Yenice Ormanları’nı görmeyi nereden kafama taktım
hatırlıyorum. Bu yaz ortasında Çamlıhemşin
Yaylalarını gezerken oraların sonbaharda nasıl sarardığını ballandıra
ballandıra anlatanlar vardı. “Sen
buraları bir de sonbaharda gör” diyenler az değildi. Merak uyandırıyor
tabi. Fotoğrafla uğraşan tanıdıklardan da sık sık duyduğun Yedigöller, Abant,
Küre Dağları bir de Borçka Karagöl övgüleri var. “Sarı rengi görmek yetmez, fotoğraflamak da lazım. Sarı rengi git de
sen Karagöl’de gör…” Bitmek tükenmek bilmeyen ego şişinmelere sırf biraz
bilgi almak için katlanmak gücüme gidiyordu ama kimseyi eleştirmeye gelmiyordu.
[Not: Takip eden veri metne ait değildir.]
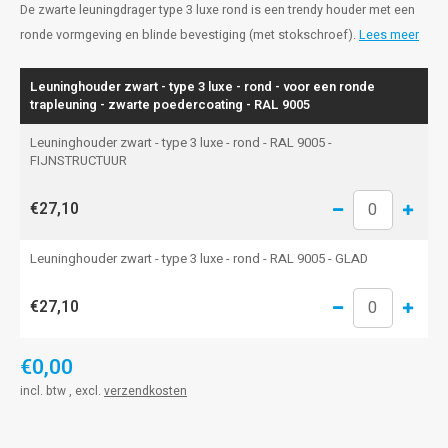
De zwarte leuningdrager type 3 luxe rond is een trendy houder met een
ronde vormgeving en blinde bevestiging (met stokschroef).
Lees meer
Leuninghouder zwart - type 3 luxe - rond - voor een ronde
trapleuning - zwarte poedercoating - RAL 9005
Leuninghouder zwart - type 3 luxe - rond - RAL 9005 -
FIJNSTRUCTUUR
€27,10
Leuninghouder zwart - type 3 luxe - rond - RAL 9005 - GLAD
€27,10
€0,00
incl. btw , excl.
verzendkosten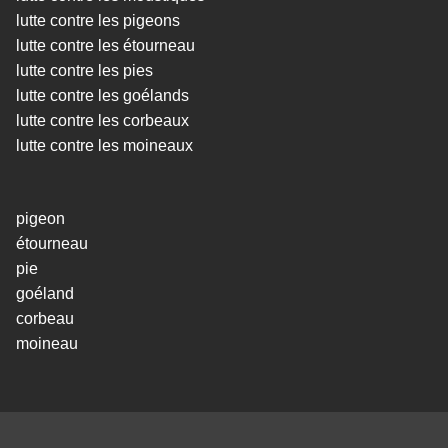
lutte contre les pigeons
lutte contre les étourneau
lutte contre les pies
lutte contre les goélands
lutte contre les corbeaux
lutte contre les moineaux
pigeon
étourneau
pie
goéland
corbeau
moineau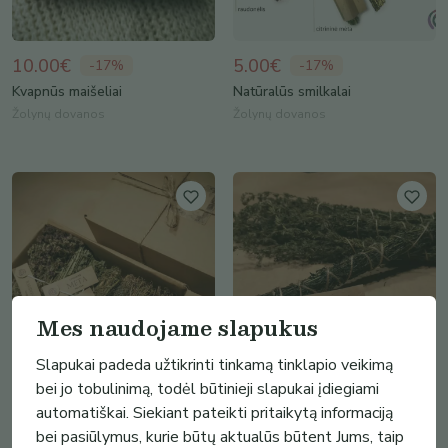
10.00€
5.00€
-
17
%
-
17
%
Kvapnūs maišeliai
Natūralūs smilkalai
Žolynų dovanos
Žolynų dovanos
Mes naudojame slapukus
Slapukai padeda užtikrinti tinkamą tinklapio veikimą
bei jo tobulinimą, todėl būtinieji slapukai įdiegiami
30.00€
10.00€
-
50
%
-
17
%
automatiškai. Siekiant pateikti pritaikytą informaciją
Keturių žolelių rinkinys
Juozažolės šluotelė (vanta)
bei pasiūlymus, kurie būtų aktualūs būtent Jums, taip
Žolynų dovanos
Žolynų dovanos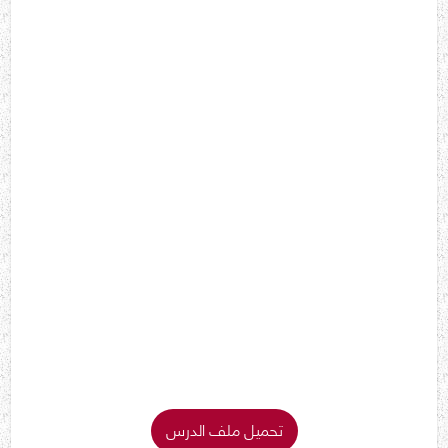
تحميل ملف الدرس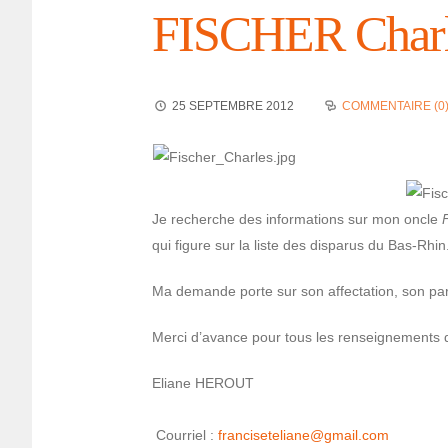
FISCHER Charl
25 SEPTEMBRE 2012
COMMENTAIRE (0
Je recherche des infor­ma­tions sur mon oncle
qui figure sur la liste des dispa­rus du Bas-Rhin
Ma demande porte sur son affec­ta­tion, son parcou
Merci d’avance pour tous les rensei­gne­ments 
Eliane HEROUT
Cour­riel :
fran­ci­se­te­lia­ne@g­mail.com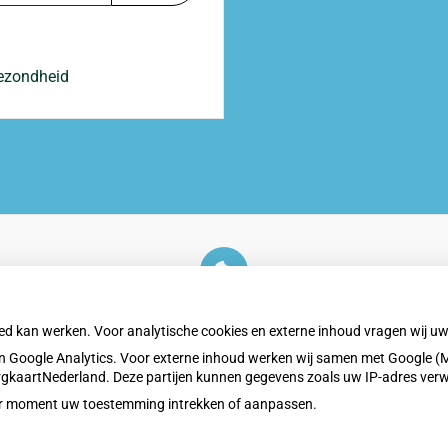
gezondheid
U heeft geen toestemming gegeven voor
externe inhoud
die nodig is om dit te zien.
oed kan werken. Voor analytische cookies en externe inhoud vragen wij 
Cookie-instellingen wijzigen
 Google Analytics. Voor externe inhoud werken wij samen met Google (M
ZorgkaartNederland. Deze partijen kunnen gegevens zoals uw IP-adres ver
eder moment uw toestemming intrekken of aanpassen.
Yaz ortalarından itibaren sarı rengin ortaya çıkmasına
kadar olan sürede sık sık nereye gidebileceğimi düşündüm. İnternetten
araştırıyorum. Foto bloglarını karıştırıyorum. O kadar çok lüzumsuz şey yazılıp
çizilmiş ki. İki yer üzerinde karar
kıldım. Borçka ve Küre Dağları. Başladım planlamaya. İnternet
taranacak. Oralarda fotoğraf çekenlerden
tavsiyeler alınacak. Nerede kalınır, nereye gidilir gibi lojistik konuların
üzerinde ısrarla durulacak. Vakit de yok. Sonbahar hızla ilerliyor.
Ormanların
sararmaya başladığı dönem olan Ekim sonu Kasım başı özellikle fotoğraf
görselliği açısından ilgi çekici olan zaman aralığıydı. Geçen yıl sonbahar
fotoğrafı çekmek için Antalya bölgesinde sayılı yerler olan Kasnak Meşesi Ormanı ve Kovada Gölü’nde çekim yaptığımı hatırlıyorum.
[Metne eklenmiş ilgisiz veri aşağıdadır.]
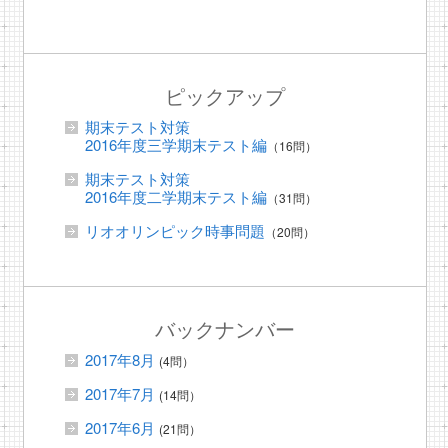
ピックアップ
期末テスト対策
2016年度三学期末テスト編
（16問）
期末テスト対策
2016年度二学期末テスト編
（31問）
リオオリンピック時事問題
（20問）
バックナンバー
2017年8月
(4問）
2017年7月
(14問）
2017年6月
(21問）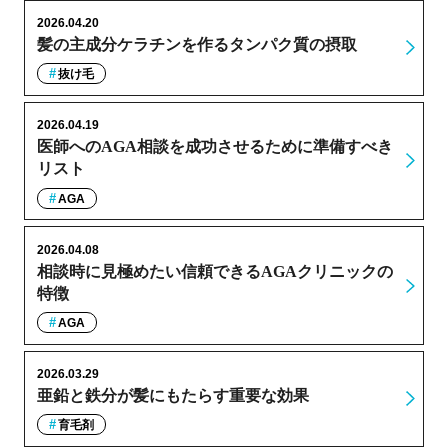
2026.04.20
髪の主成分ケラチンを作るタンパク質の摂取
抜け毛
2026.04.19
医師へのAGA相談を成功させるために準備すべき
リスト
AGA
2026.04.08
相談時に見極めたい信頼できるAGAクリニックの
特徴
AGA
2026.03.29
亜鉛と鉄分が髪にもたらす重要な効果
育毛剤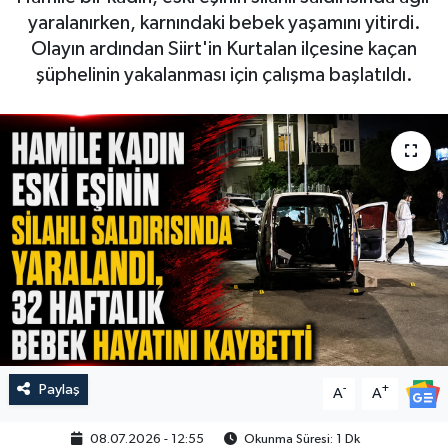
yaralanırken, karnındaki bebek yaşamını yitirdi.
Olayın ardından Siirt'in Kurtalan ilçesine kaçan
şüphelinin yakalanması için çalışma başlatıldı.
Paylaş
-
+
A
A
08.07.2026 - 12:55
Okunma Süresi: 1 Dk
Sonuç çok başarılı değildi. Hem çekim için çok az vakit vardı hem de yeterli
ekipmanım yoktu. Orada ağaç çeşitliliği çınar, kavak ve birkaç yabani meyve ağacının dışında esas
renk veren kayın, gürgen gibi ağaçlar Likya
ve Pisidia bölgelerinde yok. Sedir ve kızılçam ağırlıklı bitki örtüsü
sararmıyor. Meyve ağaçlarının olduğu Korkuteli ve Elmalı platosunda dağınık tek tük ağaçlara rastlanıyor. Yaprak döken ağaçların
esas anayurdu Karadeniz. Sonbahar renkleri için adres Karadeniz hiç kuşkusuz. Ama
neresi?
Bunun cevabını da internet araştırmaları sırasında
buldum. Yenice Ormanları. Küre Dağları çok daha geniş bir alana yayıldığı
nedeniyle onu ikinci bir ziyarete bırakmaya karar verdim. Önemli olan karar
vermekti. Yenice ormanları Karabük’e otuz kilometre uzakta idi. Antalya’dan
Karabük’e ancak otobüsle gitmek mümkündü. Bu da neresinden baksan sekiz dokuz
saatlik bir otobüs yolculuğu demekti. Çocukluk yıllarımda tren, gençlik
yıllarımda otobüs daha sonra da uçak yolcusu olmuştum. En son neredeyse kırk
sene önce şehirlerarası otobüse binmiştim. Sekiz saatlik yolculuk gözümde
büyüyordu. O kadar yolu gitmeye değecek miydi? Oraya gitmeden bunu anlamanın
imkanı yoktu.
Karar verildiğine göre ilk iş kalacak yer bulmaktı.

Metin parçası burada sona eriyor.